I think they both have pluspoints and downsides: Mine's better when you really want to execute it from flash memory and you want to be able to change the runflag, but yours is smaller [21~22 bytes] if I dont mind having to use the same runflag all the time or if you execute it from RAM

EDIT: another downside of your routine is that you must know how large the uncompressed data is, though it shouldn't be hard to adopt it (I think)

But on the optimize for size part I'd get away from the classic model where the routine has to start on the first line:

Code: Select all

DispRLERun:
    inc hl
    inc hl
    ld a, (hl)
DispRLERunL:
    dec hl
    dec a
    ldi
    ret po
    jr nz, DispRLERunL
    inc hl
    ret po ; I'm not sure why you really want this instruction here
DispRLE:
    ld a, (hl)
    cp $91
    jr z, DispRLERun
    ldi
    ret po
    jr DispRLE

Saved 1 byte, if my assumptions are true then I saved another one

wow... I actually improved a staff member's code! I feel good, tadadadada

King Harold · Post by **King Harold** » Tue 11 Sep, 2007 8:10 pm

I think you can safely take out that RET PO that you aren't sure about, PO can not be true because you can only arrive at that point by passing through the RET PO above it, and there is nothing in between that can alter the P/V flag.

driesguldolf · Post by **driesguldolf** » Tue 11 Sep, 2007 8:21 pm

Yeah, I tought so, but I kept it becuase it is in the original code (and whatever a staff member says is said to be true...

)

kalan_vod · Post by **kalan_vod** » Tue 11 Sep, 2007 8:55 pm

driesguldolf wrote:Yeah, I tought so, but I kept it becuase it is in the original code (and whatever a staff member says is said to be true... )
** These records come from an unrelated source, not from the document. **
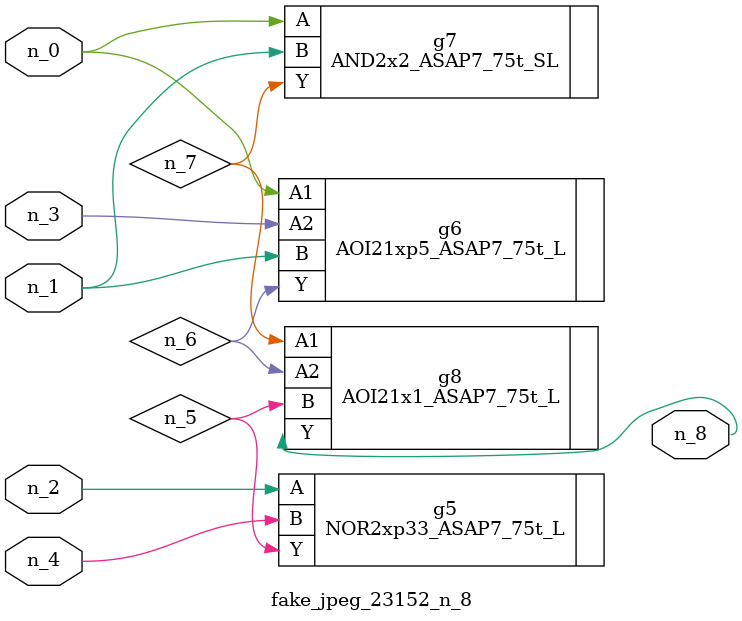
<source format=v>
module fake_jpeg_23152_n_8 (n_3, n_2, n_1, n_0, n_4, n_8);

input n_3;
input n_2;
input n_1;
input n_0;
input n_4;

output n_8;

wire n_6;
wire n_5;
wire n_7;

NOR2xp33_ASAP7_75t_L g5 ( 
.A(n_2),
.B(n_4),
.Y(n_5)
);

AOI21xp5_ASAP7_75t_L g6 ( 
.A1(n_0),
.A2(n_3),
.B(n_1),
.Y(n_6)
);

AND2x2_ASAP7_75t_SL g7 ( 
.A(n_0),
.B(n_1),
.Y(n_7)
);

AOI21x1_ASAP7_75t_L g8 ( 
.A1(n_7),
.A2(n_6),
.B(n_5),
.Y(n_8)
);


endmodule
</source>
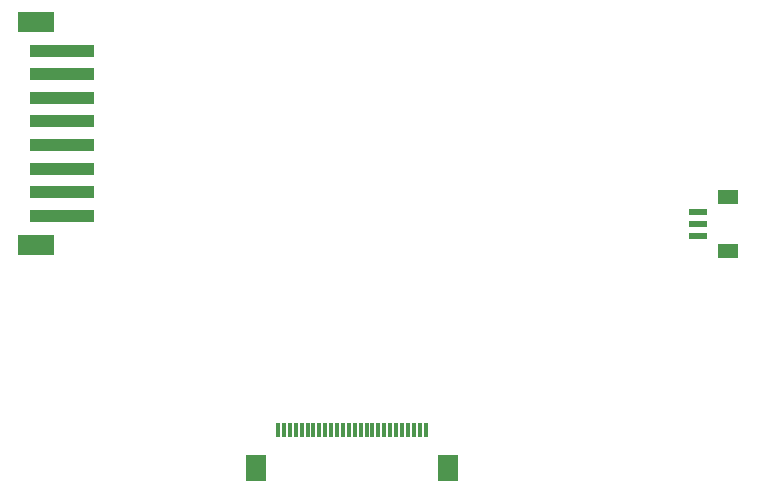
<source format=gtp>
G04*
G04 #@! TF.GenerationSoftware,Altium Limited,Altium Designer,23.3.1 (30)*
G04*
G04 Layer_Color=8421504*
%FSLAX25Y25*%
%MOIN*%
G70*
G04*
G04 #@! TF.SameCoordinates,C9CCD98B-DB78-4EC8-A63A-9DC0D68B0965*
G04*
G04*
G04 #@! TF.FilePolarity,Positive*
G04*
G01*
G75*
%ADD14R,0.01181X0.05118*%
%ADD15R,0.07087X0.08661*%
%ADD16R,0.06102X0.02362*%
%ADD17R,0.07087X0.04724*%
%ADD18R,0.21654X0.03937*%
%ADD19R,0.12205X0.06693*%
D14*
X379394Y180933D02*
D03*
X381362D02*
D03*
X383331D02*
D03*
X385299D02*
D03*
X387268D02*
D03*
X389236D02*
D03*
X391205D02*
D03*
X393173D02*
D03*
X395142D02*
D03*
X397110D02*
D03*
X399079D02*
D03*
X401047D02*
D03*
X403016D02*
D03*
X404984D02*
D03*
X406953D02*
D03*
X408921D02*
D03*
X410890D02*
D03*
X412858D02*
D03*
X414827D02*
D03*
X416795D02*
D03*
X418764D02*
D03*
X420732D02*
D03*
X422701D02*
D03*
X424669D02*
D03*
X426638D02*
D03*
X428606D02*
D03*
D15*
X371913Y168138D02*
D03*
X436087D02*
D03*
D16*
X519500Y245626D02*
D03*
Y249563D02*
D03*
Y253500D02*
D03*
D17*
X529441Y240508D02*
D03*
Y258618D02*
D03*
D18*
X307500Y307370D02*
D03*
Y299496D02*
D03*
Y291622D02*
D03*
Y283748D02*
D03*
Y275874D02*
D03*
Y268000D02*
D03*
Y260126D02*
D03*
Y252252D02*
D03*
D19*
X298839Y242606D02*
D03*
Y317016D02*
D03*
M02*

</source>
Well, you have to realize that it may be out of practice (him not working with calcs much these days).

Post by **tr1p1ea** » Tue 11 Sep, 2007 10:43 pm

Dwedit didnt write that routine, its a very old one thats been getting around (note that he said he had been 'using' it). Its a routine that worked and no-one ever cared about optimising it. So dont question him again.

King Harold · Post by **King Harold** » Wed 12 Sep, 2007 6:12 pm

I've never seen dwedit make a mistake..

anyway,

driesgudolf wrote:EDIT: another downside of your routine is that you must know how large the uncompressed data is, though it shouldn't be hard to adopt it (I think)

You won't want to do that. That would make buffer-overflow far too easy to occur. Which is, IMO, more important than the 2 bytes you save by not having to store the uncompressed length.
I probably do not have to explain in how many ways buffer-overflow can be harmful.

edit: "length of the uncompressed data" is really "buffer length", if the data doesn't fit into it completely it's better to stop than to overflow the buffer.